╭─ Data in this exercise

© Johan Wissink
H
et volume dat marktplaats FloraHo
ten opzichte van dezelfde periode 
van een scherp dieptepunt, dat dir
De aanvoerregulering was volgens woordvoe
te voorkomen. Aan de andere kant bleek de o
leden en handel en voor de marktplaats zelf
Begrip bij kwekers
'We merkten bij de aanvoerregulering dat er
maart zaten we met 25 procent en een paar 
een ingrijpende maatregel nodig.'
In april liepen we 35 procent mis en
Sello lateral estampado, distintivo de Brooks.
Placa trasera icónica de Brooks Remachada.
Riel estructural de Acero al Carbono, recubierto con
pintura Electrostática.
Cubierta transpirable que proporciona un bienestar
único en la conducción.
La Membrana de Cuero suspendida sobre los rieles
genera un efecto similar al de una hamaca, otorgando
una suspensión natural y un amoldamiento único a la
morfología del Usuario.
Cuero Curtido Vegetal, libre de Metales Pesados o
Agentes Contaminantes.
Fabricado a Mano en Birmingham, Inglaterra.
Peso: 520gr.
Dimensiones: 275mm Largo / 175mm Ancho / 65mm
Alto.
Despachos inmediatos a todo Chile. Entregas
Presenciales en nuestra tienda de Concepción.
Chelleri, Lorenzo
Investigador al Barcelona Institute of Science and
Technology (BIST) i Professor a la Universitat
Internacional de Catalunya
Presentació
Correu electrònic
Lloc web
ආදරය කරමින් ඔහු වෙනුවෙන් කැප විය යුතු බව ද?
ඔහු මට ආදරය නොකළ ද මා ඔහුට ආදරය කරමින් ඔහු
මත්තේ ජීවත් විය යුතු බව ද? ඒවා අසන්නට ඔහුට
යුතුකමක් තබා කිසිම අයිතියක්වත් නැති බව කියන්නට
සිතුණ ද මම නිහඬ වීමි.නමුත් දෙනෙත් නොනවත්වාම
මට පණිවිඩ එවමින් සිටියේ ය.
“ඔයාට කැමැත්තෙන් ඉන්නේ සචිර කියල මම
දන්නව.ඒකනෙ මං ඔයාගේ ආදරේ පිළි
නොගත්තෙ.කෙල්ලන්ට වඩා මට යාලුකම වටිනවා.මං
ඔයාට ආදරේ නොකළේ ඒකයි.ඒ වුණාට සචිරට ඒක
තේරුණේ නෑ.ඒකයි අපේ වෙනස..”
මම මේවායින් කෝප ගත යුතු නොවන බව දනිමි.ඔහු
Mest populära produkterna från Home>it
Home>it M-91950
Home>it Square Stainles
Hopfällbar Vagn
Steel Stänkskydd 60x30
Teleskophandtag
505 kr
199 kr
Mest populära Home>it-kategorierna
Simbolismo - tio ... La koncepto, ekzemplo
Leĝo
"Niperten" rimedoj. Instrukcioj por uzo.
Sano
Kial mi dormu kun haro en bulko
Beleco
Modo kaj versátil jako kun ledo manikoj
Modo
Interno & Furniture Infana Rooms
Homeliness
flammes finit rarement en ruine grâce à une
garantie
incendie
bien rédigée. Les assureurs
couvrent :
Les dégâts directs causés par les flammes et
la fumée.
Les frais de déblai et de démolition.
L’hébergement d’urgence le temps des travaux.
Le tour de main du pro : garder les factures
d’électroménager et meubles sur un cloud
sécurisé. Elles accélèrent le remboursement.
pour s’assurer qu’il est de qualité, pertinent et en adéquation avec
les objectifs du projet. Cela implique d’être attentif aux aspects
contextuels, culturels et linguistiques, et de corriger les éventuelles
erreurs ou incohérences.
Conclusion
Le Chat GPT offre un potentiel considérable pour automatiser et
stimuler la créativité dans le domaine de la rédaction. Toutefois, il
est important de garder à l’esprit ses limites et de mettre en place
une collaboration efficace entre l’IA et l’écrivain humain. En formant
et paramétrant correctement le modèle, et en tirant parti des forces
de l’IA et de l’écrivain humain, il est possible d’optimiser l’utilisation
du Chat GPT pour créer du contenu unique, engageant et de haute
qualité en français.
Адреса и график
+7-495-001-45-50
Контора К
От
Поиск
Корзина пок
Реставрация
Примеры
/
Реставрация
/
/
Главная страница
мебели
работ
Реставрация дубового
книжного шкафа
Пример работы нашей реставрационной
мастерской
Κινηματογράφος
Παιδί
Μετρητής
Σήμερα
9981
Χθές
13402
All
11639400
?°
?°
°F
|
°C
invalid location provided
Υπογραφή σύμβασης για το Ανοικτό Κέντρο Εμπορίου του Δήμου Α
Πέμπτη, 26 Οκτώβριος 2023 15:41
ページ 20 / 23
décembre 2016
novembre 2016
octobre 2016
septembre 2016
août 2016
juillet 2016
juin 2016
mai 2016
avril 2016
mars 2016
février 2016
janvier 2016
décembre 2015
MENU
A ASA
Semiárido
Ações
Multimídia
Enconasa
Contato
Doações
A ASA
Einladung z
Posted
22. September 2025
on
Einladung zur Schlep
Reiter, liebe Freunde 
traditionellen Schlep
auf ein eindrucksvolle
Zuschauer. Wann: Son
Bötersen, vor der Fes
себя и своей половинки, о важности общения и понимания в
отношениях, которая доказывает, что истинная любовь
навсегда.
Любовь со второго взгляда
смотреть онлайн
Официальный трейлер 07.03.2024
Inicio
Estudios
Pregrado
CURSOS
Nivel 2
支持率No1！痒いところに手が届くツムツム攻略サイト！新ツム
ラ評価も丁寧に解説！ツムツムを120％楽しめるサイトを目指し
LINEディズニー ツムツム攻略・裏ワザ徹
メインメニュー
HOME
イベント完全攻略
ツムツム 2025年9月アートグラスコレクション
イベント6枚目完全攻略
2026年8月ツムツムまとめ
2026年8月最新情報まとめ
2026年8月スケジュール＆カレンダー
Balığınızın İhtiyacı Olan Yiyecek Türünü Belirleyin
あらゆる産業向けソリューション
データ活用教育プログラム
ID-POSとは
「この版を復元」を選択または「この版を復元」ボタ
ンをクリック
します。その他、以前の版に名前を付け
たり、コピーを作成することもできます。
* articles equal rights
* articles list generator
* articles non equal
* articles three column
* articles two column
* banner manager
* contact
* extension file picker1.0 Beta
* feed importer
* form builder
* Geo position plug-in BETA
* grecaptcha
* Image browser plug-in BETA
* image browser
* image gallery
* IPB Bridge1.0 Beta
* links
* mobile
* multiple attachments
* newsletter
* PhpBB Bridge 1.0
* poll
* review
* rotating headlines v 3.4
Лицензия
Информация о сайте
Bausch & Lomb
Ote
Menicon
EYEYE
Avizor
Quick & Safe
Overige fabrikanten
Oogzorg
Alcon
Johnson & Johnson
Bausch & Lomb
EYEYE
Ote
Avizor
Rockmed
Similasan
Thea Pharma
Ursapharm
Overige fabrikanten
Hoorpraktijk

╰─

The task: Lay out the text of every record above as a JSON list of strings, with one string for each line and no blank lines.

Output for this exercise:
[
  "© Johan Wissink",
  "H",
  "et volume dat marktplaats FloraHo",
  "ten opzichte van dezelfde periode ",
  "van een scherp dieptepunt, dat dir",
  "De aanvoerregulering was volgens woordvoe",
  "te voorkomen. Aan de andere kant bleek de o",
  "leden en handel en voor de marktplaats zelf",
  "Begrip bij kwekers",
  "'We merkten bij de aanvoerregulering dat er",
  "maart zaten we met 25 procent en een paar ",
  "een ingrijpende maatregel nodig.'",
  "In april liepen we 35 procent mis en",
  "Sello lateral estampado, distintivo de Brooks.",
  "Placa trasera icónica de Brooks Remachada.",
  "Riel estructural de Acero al Carbono, recubierto con",
  "pintura Electrostática.",
  "Cubierta transpirable que proporciona un bienestar",
  "único en la conducción.",
  "La Membrana de Cuero suspendida sobre los rieles",
  "genera un efecto similar al de una hamaca, otorgando",
  "una suspensión natural y un amoldamiento único a la",
  "morfología del Usuario.",
  "Cuero Curtido Vegetal, libre de Metales Pesados o",
  "Agentes Contaminantes.",
  "Fabricado a Mano en Birmingham, Inglaterra.",
  "Peso: 520gr.",
  "Dimensiones: 275mm Largo / 175mm Ancho / 65mm",
  "Alto.",
  "Despachos inmediatos a todo Chile. Entregas",
  "Presenciales en nuestra tienda de Concepción.",
  "Chelleri, Lorenzo",
  "Investigador al Barcelona Institute of Science and",
  "Technology (BIST) i Professor a la Universitat",
  "Internacional de Catalunya",
  "Presentació",
  "Correu electrònic",
  "Lloc web",
  "ආදරය කරමින් ඔහු වෙනුවෙන් කැප විය යුතු බව ද?",
  "ඔහු මට ආදරය නොකළ ද මා ඔහුට ආදරය කරමින් ඔහු",
  "මත්තේ ජීවත් විය යුතු බව ද? ඒවා අසන්නට ඔහුට",
  "යුතුකමක් තබා කිසිම අයිතියක්වත් නැති බව කියන්නට",
  "සිතුණ ද මම නිහඬ වීමි.නමුත් දෙනෙත් නොනවත්වාම",
  "මට පණිවිඩ එවමින් සිටියේ ය.",
  "“ඔයාට කැමැත්තෙන් ඉන්නේ සචිර කියල මම",
  "දන්නව.ඒකනෙ මං ඔයාගේ ආදරේ පිළි",
  "නොගත්තෙ.කෙල්ලන්ට වඩා මට යාලුකම වටිනවා.මං",
  "ඔයාට ආදරේ නොකළේ ඒකයි.ඒ වුණාට සචිරට ඒක",
  "තේරුණේ නෑ.ඒකයි අපේ වෙනස..”",
  "මම මේවායින් කෝප ගත යුතු නොවන බව දනිමි.ඔහු",
  "Mest populära produkterna från Home>it",
  "Home>it M-91950",
  "Home>it Square Stainles",
  "Hopfällbar Vagn",
  "Steel Stänkskydd 60x30",
  "Teleskophandtag",
  "505 kr",
  "199 kr",
  "Mest populära Home>it-kategorierna",
  "Simbolismo - tio ... La koncepto, ekzemplo",
  "Leĝo",
  "\"Niperten\" rimedoj. Instrukcioj por uzo.",
  "Sano",
  "Kial mi dormu kun haro en bulko",
  "Beleco",
  "Modo kaj versátil jako kun ledo manikoj",
  "Modo",
  "Interno & Furniture Infana Rooms",
  "Homeliness",
  "flammes finit rarement en ruine grâce à une",
  "garantie",
  "incendie",
  "bien rédigée. Les assureurs",
  "couvrent :",
  "Les dégâts directs causés par les flammes et",
  "la fumée.",
  "Les frais de déblai et de démolition.",
  "L’hébergement d’urgence le temps des travaux.",
  "Le tour de main du pro : garder les factures",
  "d’électroménager et meubles sur un cloud",
  "sécurisé. Elles accélèrent le remboursement.",
  "pour s’assurer qu’il est de qualité, pertinent et en adéquation avec",
  "les objectifs du projet. Cela implique d’être attentif aux aspects",
  "contextuels, culturels et linguistiques, et de corriger les éventuelles",
  "erreurs ou incohérences.",
  "Conclusion",
  "Le Chat GPT offre un potentiel considérable pour automatiser et",
  "stimuler la créativité dans le domaine de la rédaction. Toutefois, il",
  "est important de garder à l’esprit ses limites et de mettre en place",
  "une collaboration efficace entre l’IA et l’écrivain humain. En formant",
  "et paramétrant correctement le modèle, et en tirant parti des forces",
  "de l’IA et de l’écrivain humain, il est possible d’optimiser l’utilisation",
  "du Chat GPT pour créer du contenu unique, engageant et de haute",
  "qualité en français.",
  "Адреса и график",
  "+7-495-001-45-50",
  "Контора К",
  "От",
  "Поиск",
  "Корзина пок",
  "Реставрация",
  "Примеры",
  "/",
  "Реставрация",
  "/",
  "/",
  "Главная страница",
  "мебели",
  "работ",
  "Реставрация дубового",
  "книжного шкафа",
  "Пример работы нашей реставрационной",
  "мастерской",
  "Κινηματογράφος",
  "Παιδί",
  "Μετρητής",
  "Σήμερα",
  "9981",
  "Χθές",
  "13402",
  "All",
  "11639400",
  "?°",
  "?°",
  "°F",
  "|",
  "°C",
  "invalid location provided",
  "Υπογραφή σύμβασης για το Ανοικτό Κέντρο Εμπορίου του Δήμου Α",
  "Πέμπτη, 26 Οκτώβριος 2023 15:41",
  "ページ 20 / 23",
  "décembre 2016",
  "novembre 2016",
  "octobre 2016",
  "septembre 2016",
  "août 2016",
  "juillet 2016",
  "juin 2016",
  "mai 2016",
  "avril 2016",
  "mars 2016",
  "février 2016",
  "janvier 2016",
  "décembre 2015",
  "MENU",
  "A ASA",
  "Semiárido",
  "Ações",
  "Multimídia",
  "Enconasa",
  "Contato",
  "Doações",
  "A ASA",
  "Einladung z",
  "Posted",
  "22. September 2025",
  "on",
  "Einladung zur Schlep",
  "Reiter, liebe Freunde ",
  "traditionellen Schlep",
  "auf ein eindrucksvolle",
  "Zuschauer. Wann: Son",
  "Bötersen, vor der Fes",
  "себя и своей половинки, о важности общения и понимания в",
  "отношениях, которая доказывает, что истинная любовь",
  "навсегда.",
  "Любовь со второго взгляда",
  "смотреть онлайн",
  "Официальный трейлер 07.03.2024",
  "Inicio",
  "Estudios",
  "Pregrado",
  "CURSOS",
  "Nivel 2",
  "支持率No1！痒いところに手が届くツムツム攻略サイト！新ツム",
  "ラ評価も丁寧に解説！ツムツムを120％楽しめるサイトを目指し",
  "LINEディズニー ツムツム攻略・裏ワザ徹",
  "メインメニュー",
  "HOME",
  "イベント完全攻略",
  "ツムツム 2025年9月アートグラスコレクション",
  "イベント6枚目完全攻略",
  "2026年8月ツムツムまとめ",
  "2026年8月最新情報まとめ",
  "2026年8月スケジュール＆カレンダー",
  "Balığınızın İhtiyacı Olan Yiyecek Türünü Belirleyin",
  "あらゆる産業向けソリューション",
  "データ活用教育プログラム",
  "ID-POSとは",
  "「この版を復元」を選択または「この版を復元」ボタ",
  "ンをクリック",
  "します。その他、以前の版に名前を付け",
  "たり、コピーを作成することもできます。",
  "* articles equal rights",
  "* articles list generator",
  "* articles non equal",
  "* articles three column",
  "* articles two column",
  "* banner manager",
  "* contact",
  "* extension file picker1.0 Beta",
  "* feed importer",
  "* form builder",
  "* Geo position plug-in BETA",
  "* grecaptcha",
  "* Image browser plug-in BETA",
  "* image browser",
  "* image gallery",
  "* IPB Bridge1.0 Beta",
  "* links",
  "* mobile",
  "* multiple attachments",
  "* newsletter",
  "* PhpBB Bridge 1.0",
  "* poll",
  "* review",
  "* rotating headlines v 3.4",
  "Лицензия",
  "Информация о сайте",
  "Bausch & Lomb",
  "Ote",
  "Menicon",
  "EYEYE",
  "Avizor",
  "Quick & Safe",
  "Overige fabrikanten",
  "Oogzorg",
  "Alcon",
  "Johnson & Johnson",
  "Bausch & Lomb",
  "EYEYE",
  "Ote",
  "Avizor",
  "Rockmed",
  "Similasan",
  "Thea Pharma",
  "Ursapharm",
  "Overige fabrikanten",
  "Hoorpraktijk"
]